Task prompt:
Below this line are records; write out exactly the lines from the one containing "Используется" through the one containing "Rogo in via", with the pictures left out.

Extracted data:
▽

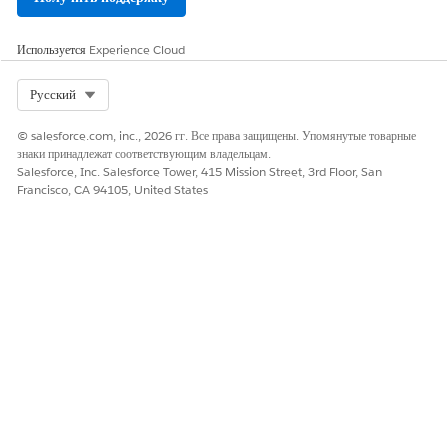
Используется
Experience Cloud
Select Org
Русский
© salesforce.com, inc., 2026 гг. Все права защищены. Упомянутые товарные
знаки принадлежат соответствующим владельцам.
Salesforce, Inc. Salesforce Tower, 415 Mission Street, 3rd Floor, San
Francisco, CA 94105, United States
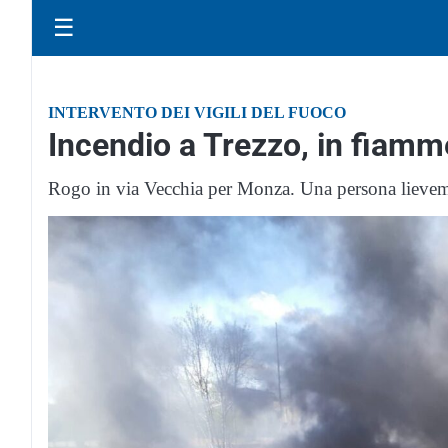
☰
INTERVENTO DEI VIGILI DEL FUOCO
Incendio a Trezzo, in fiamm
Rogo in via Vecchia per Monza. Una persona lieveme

△
▽

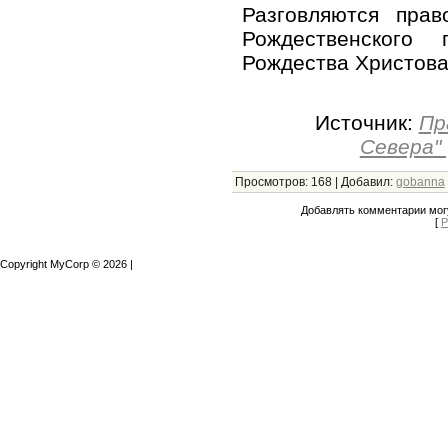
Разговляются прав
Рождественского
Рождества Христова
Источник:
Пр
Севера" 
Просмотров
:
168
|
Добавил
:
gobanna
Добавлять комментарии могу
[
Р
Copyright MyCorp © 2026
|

△

Solution to the exercise:
Используется
Experience Cloud
Select Org
Русский
© salesforce.com, inc., 2026 гг. Все права защищены. Упомянутые товарные
знаки принадлежат соответствующим владельцам.
Salesforce, Inc. Salesforce Tower, 415 Mission Street, 3rd Floor, San
Francisco, CA 94105, United States
☰
INTERVENTO DEI VIGILI DEL FUOCO
Incendio a Trezzo, in fiamm
Rogo in via Vecchia per Monza. Una persona lieveme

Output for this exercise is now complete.